# EXERCISE INSTRUCTIONS
Rewrite the entries below as a numbered list, starting at the first line and ending at the line that contains "profit: profit -> world", with both of those lines included and any blank lines left out.

# TASK MATERIAL
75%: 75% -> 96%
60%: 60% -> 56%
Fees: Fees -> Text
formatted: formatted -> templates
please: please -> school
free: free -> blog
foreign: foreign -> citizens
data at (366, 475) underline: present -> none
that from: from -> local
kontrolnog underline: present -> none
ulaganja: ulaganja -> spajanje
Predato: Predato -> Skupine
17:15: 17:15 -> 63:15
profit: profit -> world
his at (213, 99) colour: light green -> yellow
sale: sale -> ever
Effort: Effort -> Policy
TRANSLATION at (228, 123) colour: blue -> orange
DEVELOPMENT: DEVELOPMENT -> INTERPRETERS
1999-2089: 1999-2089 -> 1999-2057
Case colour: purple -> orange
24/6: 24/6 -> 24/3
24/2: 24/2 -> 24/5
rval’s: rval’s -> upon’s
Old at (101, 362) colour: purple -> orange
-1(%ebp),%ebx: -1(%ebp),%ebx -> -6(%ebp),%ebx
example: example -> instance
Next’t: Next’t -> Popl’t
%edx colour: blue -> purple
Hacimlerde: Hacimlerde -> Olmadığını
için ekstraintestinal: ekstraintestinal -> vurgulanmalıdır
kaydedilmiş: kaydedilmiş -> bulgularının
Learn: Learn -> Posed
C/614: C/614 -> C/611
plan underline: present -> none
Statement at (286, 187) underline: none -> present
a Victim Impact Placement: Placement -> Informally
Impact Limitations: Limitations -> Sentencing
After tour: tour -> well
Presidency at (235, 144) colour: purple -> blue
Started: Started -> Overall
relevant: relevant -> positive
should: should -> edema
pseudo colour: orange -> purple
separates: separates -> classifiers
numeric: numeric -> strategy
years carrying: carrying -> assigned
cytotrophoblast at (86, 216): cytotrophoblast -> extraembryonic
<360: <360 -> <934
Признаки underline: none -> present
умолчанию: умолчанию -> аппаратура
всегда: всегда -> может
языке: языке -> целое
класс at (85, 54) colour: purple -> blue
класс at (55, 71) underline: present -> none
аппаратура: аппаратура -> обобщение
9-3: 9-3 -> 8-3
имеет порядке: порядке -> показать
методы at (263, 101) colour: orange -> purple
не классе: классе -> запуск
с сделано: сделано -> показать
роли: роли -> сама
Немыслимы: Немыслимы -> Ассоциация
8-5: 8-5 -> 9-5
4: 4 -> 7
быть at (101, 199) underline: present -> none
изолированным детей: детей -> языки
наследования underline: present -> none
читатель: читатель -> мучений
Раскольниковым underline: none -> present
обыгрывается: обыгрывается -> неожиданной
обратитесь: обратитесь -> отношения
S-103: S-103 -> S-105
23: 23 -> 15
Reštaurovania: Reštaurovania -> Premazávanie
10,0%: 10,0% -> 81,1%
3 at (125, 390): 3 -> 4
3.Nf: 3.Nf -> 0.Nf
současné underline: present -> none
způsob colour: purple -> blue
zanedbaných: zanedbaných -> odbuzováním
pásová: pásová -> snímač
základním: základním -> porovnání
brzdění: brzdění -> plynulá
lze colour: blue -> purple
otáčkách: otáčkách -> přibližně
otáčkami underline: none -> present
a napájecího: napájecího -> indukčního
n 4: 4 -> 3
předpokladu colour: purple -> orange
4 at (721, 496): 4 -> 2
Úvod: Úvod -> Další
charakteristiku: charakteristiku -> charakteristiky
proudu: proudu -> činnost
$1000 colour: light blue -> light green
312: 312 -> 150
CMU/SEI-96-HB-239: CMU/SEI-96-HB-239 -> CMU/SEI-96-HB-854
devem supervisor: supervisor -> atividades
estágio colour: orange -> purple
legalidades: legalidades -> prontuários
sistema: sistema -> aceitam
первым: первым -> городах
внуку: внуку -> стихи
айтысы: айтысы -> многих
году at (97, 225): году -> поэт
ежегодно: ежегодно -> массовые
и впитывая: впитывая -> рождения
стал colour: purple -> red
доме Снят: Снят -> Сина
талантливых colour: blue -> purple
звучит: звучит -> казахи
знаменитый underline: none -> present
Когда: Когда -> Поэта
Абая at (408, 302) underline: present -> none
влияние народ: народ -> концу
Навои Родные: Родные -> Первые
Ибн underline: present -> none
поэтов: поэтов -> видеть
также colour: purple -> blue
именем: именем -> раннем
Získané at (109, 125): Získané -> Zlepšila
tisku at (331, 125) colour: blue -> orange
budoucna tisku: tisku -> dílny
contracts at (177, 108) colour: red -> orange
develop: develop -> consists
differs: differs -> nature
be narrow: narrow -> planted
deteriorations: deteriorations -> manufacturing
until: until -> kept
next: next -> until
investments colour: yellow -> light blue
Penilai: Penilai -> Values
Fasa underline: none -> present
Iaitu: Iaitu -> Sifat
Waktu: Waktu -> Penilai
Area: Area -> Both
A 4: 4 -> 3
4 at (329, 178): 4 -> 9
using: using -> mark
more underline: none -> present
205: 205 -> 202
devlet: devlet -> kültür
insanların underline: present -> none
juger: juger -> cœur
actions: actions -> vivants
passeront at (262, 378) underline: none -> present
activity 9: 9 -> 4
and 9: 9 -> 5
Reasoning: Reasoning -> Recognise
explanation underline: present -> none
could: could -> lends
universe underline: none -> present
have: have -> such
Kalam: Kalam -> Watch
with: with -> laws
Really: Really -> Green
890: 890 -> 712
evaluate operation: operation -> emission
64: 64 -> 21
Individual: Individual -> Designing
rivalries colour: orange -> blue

# EXERCISE RESULT
1. 75%: 75% -> 96%
2. 60%: 60% -> 56%
3. Fees: Fees -> Text
4. formatted: formatted -> templates
5. please: please -> school
6. free: free -> blog
7. foreign: foreign -> citizens
8. data at (366, 475) underline: present -> none
9. that from: from -> local
10. kontrolnog underline: present -> none
11. ulaganja: ulaganja -> spajanje
12. Predato: Predato -> Skupine
13. 17:15: 17:15 -> 63:15
14. profit: profit -> world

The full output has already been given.